Seamless. You thrived connections, but the loose strings never left their presence.
Every moment, I was served with realization. Numbered, programmed, given a chance and taken away. Be it the window I broke down playing cricket, the window that pinched my finger mercilessly during the storm, the window whose blinds I slid everytime I sat on my table to write something, the window which loved me with the sweetest morning rays. It was the same window every time. But, it was always a different me.
Countless things existed. My phone covers, spectacles, notebooks, pens, those many paper cuts, inkless writings, everytime I fell asleep with my glasses on and woke up with a broken one, stickers on book covers and post-it notes on walls; little things helped me gain perspective. It was easy. I loved them. Effortlessly.
Time.
Moving on and on until the end of it. Be it being the unasked electrician of your home during problems with the tubelight, using an equatorial mount telescope for the first time two days before the greatest competition on Astrophysics, mistakenly preparing for Chemistry and giving Physics exams, prolonging the estimated time of your speech by thirty minutes because you love to speak about women’s rights in a practical way, being the one teacher children are always scared of while also being the teacher they come to with doubts, or being the Physics lover staying late nights to get hang around some theories. Time stayed with me. It put up with me all those times I tried to defy it.

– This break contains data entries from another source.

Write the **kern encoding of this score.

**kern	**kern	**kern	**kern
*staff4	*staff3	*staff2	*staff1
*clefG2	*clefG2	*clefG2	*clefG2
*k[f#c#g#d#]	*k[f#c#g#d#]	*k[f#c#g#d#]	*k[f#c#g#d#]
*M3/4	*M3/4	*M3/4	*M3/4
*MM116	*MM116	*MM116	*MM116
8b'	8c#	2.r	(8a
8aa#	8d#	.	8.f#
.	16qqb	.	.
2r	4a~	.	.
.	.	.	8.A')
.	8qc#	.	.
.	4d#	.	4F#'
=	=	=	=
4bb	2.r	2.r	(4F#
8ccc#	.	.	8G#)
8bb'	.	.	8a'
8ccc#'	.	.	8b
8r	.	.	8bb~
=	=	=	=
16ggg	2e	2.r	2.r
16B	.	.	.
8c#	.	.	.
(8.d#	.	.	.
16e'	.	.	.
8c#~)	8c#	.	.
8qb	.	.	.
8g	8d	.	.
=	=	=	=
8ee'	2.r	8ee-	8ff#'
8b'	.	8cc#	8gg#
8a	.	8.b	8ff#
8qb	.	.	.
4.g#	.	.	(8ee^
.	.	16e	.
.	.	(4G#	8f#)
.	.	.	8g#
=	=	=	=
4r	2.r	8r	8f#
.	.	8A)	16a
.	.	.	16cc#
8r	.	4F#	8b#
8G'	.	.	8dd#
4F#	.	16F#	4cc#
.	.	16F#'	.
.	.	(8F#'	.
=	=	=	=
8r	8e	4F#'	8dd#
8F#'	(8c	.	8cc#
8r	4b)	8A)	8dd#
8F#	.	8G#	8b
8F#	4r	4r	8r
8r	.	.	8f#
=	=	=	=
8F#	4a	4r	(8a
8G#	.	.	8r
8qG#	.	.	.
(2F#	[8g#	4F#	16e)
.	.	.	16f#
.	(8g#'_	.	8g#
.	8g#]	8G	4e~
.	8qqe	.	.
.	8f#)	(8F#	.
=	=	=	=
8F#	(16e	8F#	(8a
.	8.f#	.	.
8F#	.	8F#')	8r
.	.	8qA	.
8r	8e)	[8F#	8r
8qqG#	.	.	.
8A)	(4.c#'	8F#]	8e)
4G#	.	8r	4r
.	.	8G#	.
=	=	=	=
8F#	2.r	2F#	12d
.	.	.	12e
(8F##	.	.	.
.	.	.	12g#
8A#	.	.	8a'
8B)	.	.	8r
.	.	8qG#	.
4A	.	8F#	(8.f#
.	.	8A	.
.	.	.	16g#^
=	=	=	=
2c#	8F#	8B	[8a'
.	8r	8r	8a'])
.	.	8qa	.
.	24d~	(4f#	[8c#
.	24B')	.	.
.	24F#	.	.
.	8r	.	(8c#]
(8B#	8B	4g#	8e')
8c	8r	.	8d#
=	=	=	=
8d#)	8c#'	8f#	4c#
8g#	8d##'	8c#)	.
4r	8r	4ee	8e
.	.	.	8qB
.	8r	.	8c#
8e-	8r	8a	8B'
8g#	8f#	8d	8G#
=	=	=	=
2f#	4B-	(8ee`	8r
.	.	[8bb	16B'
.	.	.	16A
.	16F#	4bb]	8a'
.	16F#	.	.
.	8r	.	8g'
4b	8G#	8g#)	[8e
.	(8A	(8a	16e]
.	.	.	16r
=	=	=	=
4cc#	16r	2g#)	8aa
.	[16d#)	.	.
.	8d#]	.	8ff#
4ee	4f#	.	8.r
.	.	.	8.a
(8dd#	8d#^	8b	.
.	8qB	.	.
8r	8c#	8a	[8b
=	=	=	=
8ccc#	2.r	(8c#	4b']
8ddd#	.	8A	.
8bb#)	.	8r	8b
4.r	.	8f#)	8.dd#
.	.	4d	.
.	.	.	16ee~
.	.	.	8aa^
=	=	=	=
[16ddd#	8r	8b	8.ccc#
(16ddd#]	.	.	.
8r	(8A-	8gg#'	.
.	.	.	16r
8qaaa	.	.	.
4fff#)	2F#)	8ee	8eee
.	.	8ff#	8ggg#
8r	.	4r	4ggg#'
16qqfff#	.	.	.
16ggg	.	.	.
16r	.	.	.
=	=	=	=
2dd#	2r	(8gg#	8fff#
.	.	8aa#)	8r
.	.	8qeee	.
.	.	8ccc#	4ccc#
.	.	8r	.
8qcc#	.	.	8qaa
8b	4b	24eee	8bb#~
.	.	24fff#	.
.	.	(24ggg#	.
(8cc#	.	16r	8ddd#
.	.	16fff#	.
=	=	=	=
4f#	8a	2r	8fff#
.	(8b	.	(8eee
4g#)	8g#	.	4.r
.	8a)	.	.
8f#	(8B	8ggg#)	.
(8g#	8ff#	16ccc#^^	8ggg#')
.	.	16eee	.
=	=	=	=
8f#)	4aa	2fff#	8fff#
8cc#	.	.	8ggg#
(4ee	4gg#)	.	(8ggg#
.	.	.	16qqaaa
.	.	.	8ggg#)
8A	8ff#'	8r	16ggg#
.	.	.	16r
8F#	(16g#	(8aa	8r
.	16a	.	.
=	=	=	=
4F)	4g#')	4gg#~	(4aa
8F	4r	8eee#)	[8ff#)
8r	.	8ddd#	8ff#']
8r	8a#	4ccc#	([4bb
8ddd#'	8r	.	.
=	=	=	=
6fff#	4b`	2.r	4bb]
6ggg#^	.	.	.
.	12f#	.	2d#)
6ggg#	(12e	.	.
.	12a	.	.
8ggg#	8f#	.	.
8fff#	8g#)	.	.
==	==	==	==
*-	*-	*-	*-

From takeouts to stakeouts, little things transitioned to bigger changes. That hospital run of my dad, my first walk with my mom, my brother’s first busted WWE move, the first piece of my writing, the first run I ever took, the first glasses I ever got, my first sticker (it was spiderman), my first speech, my first science project; everything transitioned, and every day there were new firsts. Turns out, life was just loving the new firsts that came along.
When some other kid’s first window-breaking ball breaks the window today, I shout “Try higher.” Partly because that sounds motivating, and partly because it won’t touch the window that way. After all, I love that window. As much as those stickers, pens and notebooks. As much as the ticking time and as much as my life.
Time taught me to love little things in life. And, it indeed, has made a difference.